Глава 6. Методы посевов

Посев из пробирки в пробирку. Пробирку с посевным материалом и пробирку со средой держат слегка наклонно в левой руке между большим и указательным пальцами так, чтобы края пробирок были на одном уровне, а их основания находились поверх кисти. Обычно пробирку с посевным материалом держат ближе к себе. В правой руке, как писчее перо, держат бактериальную петлю, и стерилизуют ее, держа вертикально в пламени горелки. Мизинцем и краем ладони правой руки вынимают обе пробки одновременно. Извлекают пробки не рывком, а плавно - легкими винтовыми движениями. Вынув пробки, края пробирок обжигают в пламени горелки. Прокаленную петлю вводят через пламя горелки в пробирку с посевным материалом, охлаждают и, набрав немного материала, осторожно переносят в пробирку со средой.

При посеве в жидкую среду посевной материал растирают на стенке пробирки над жидкостью и смывают средой.

При посеве на жидкие среды тампоном его погружают в среду и 3-5 с ополаскивают в ней. При посеве на плотную среду материал втирают в ее поверхность, вращая тампон, после чего тампон обеззараживают (помещают в пробирку, в которой он был доставлен в лабораторию, и автоклавируют).

При посеве на скошенный агар материал обычно растирают на поверхности среды зигзагообразными движениями снизу вверх, начиная от границы конденсата.

При посеве на плотные среды, разлитые в пробирки столбиком, петлей с посевным материалом прокалывают столбик, производя так называемый посев "уколом".

После посева петлю извлекают из пробирки, края пробирок обжигают и, проведя пробки через пламя горелки, закрывают пробирки, после чего прокаливают петлю.

Посев жидкого материала можно производить стерильными пипетками (пастеровскими или градуированными). После посева пипетки погружают в дезинфицирующую жидкость.

Посевы во флаконы, матрацы и бутыли производят примерно так, как в пробирки, только сначала набирают материал (петлей или в пипетку), а потом открывают сосуд со средой.
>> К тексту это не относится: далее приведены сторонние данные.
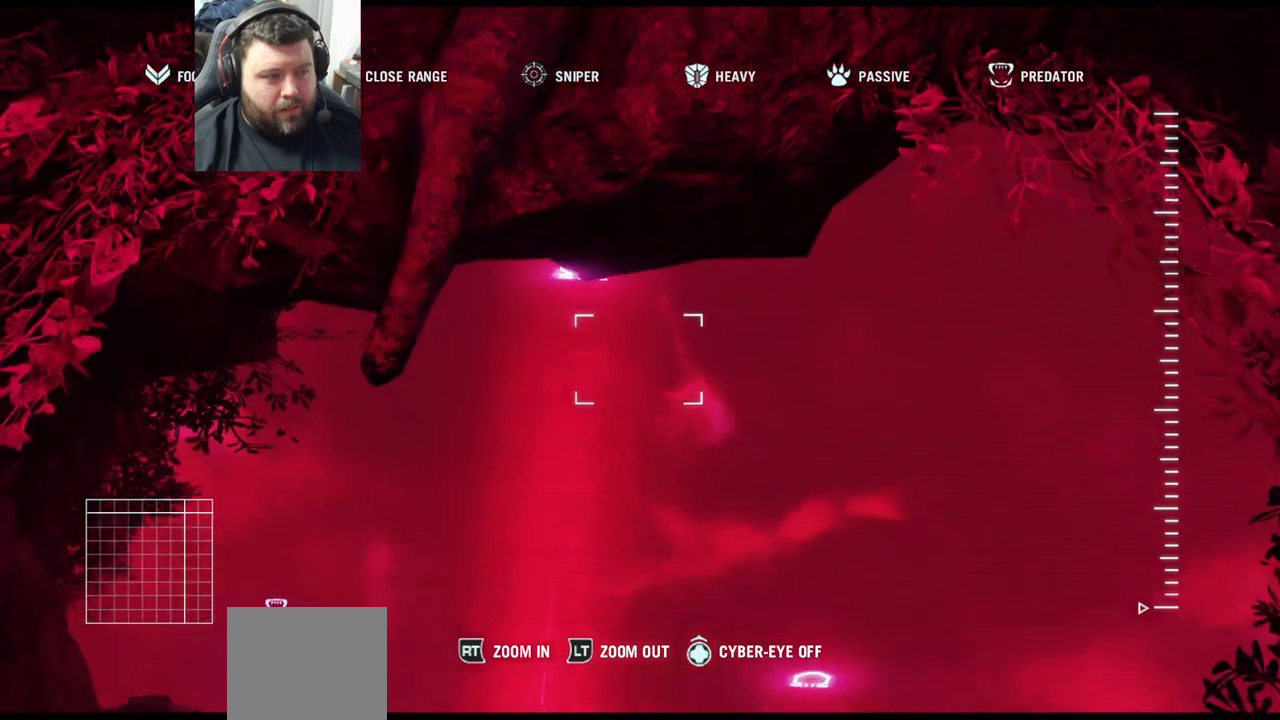
{"buttons": [], "left_stick": "center", "right_stick": "up", "events": []}
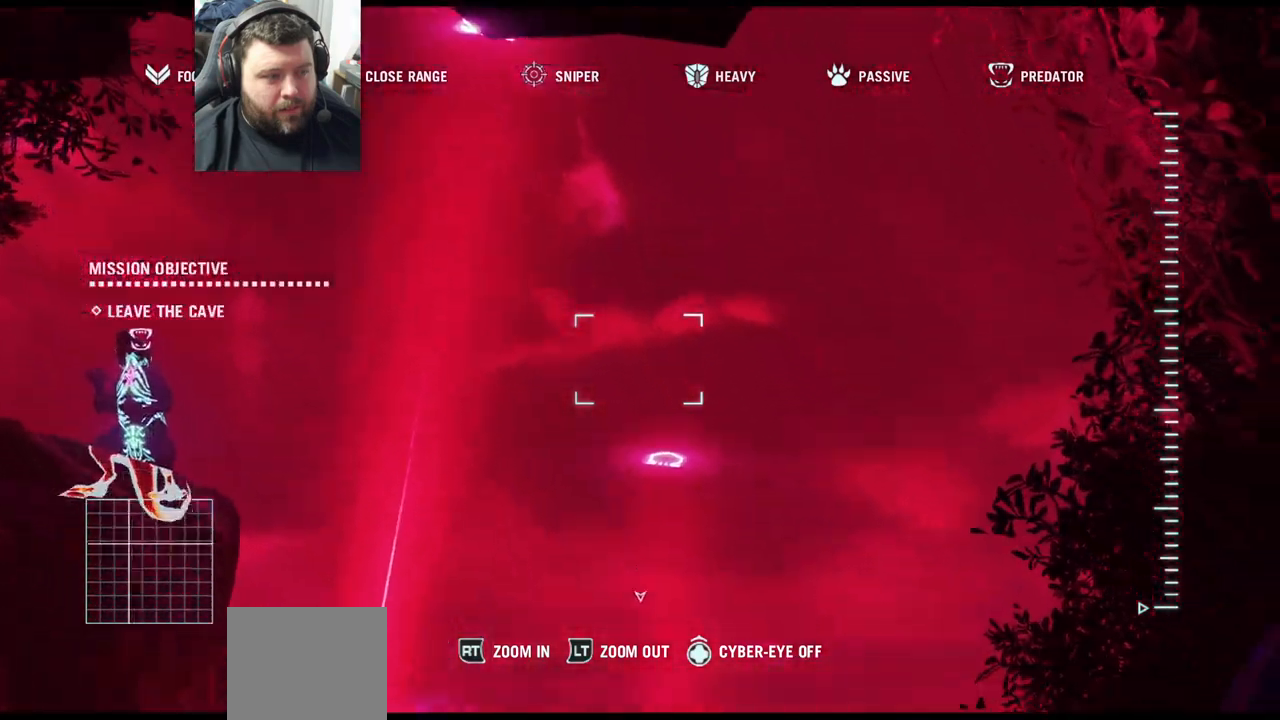
{"buttons": [], "left_stick": "center", "right_stick": "up", "events": []}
Сосуды с засеянной культурой надписывают и ставят в термостат.

Посев на пробирки с чашки Петри. Изучив характер роста культуры на чашке, со стороны дна отмечают восковым карандашом нужный для посева участок. Чашку с посевным материалом ставят перед собой крышкой вверх. Левой рукой приоткрывают крышку и вводят под нее обожженную петлю. Остудив петлю, набирают посевной, материал с отмеченного участка. Вынимают петлю, закрывают чашку и в левую руку берут пробирку со средой. Посев производят так же, как с пробирки в пробирку. После посева чашку поворачивают вверх дном.

Посев на агар в чашки Петри. Посев шпателем. Шпатель - это стеклянная или металлическая трубочка, конец которой загнут в виде треугольника. Шпатель можно сделать из пастеровской пипетки, согнув под углом ее тонкий конец, предварительно разогретый в пламени горелки.

Левой рукой слегка приоткрывают крышку, держа ее большим и указательным пальцем. Петлей, пипеткой или стеклянной палочкой наносят на поверхность среды посевной материал, после чего тщательно втирают его круговыми движениями шпателя до тех пор, пока шпатель не перестанет свободно скользить по поверхности среды, левой рукой при этом придерживают крышку и одновременно вращают чашку. По окончании посева шпатель вынимают из чашки и закрывают крышку. Стеклянный шпатель помещают в дезинфицирующий раствор, а металлический прокаливают в пламени горелки.

Посев петлей. Небольшое количество посевного материала (иногда его предварительно эмульгируют в стерильном изотоническом растворе или бульоне) втирают петлей в поверхность среды у края чашки, несколько раз проводя петлей из стороны в сторону. Затем у того места, где закончились штрихи, агар прокалывают петлей, снимая избыток посевного материала. Оставшийся на петле посевной материал зигзагообразными движениями распределяют по всей поверхности среды. По окончании посева закрывают чашку и прожигают петлю.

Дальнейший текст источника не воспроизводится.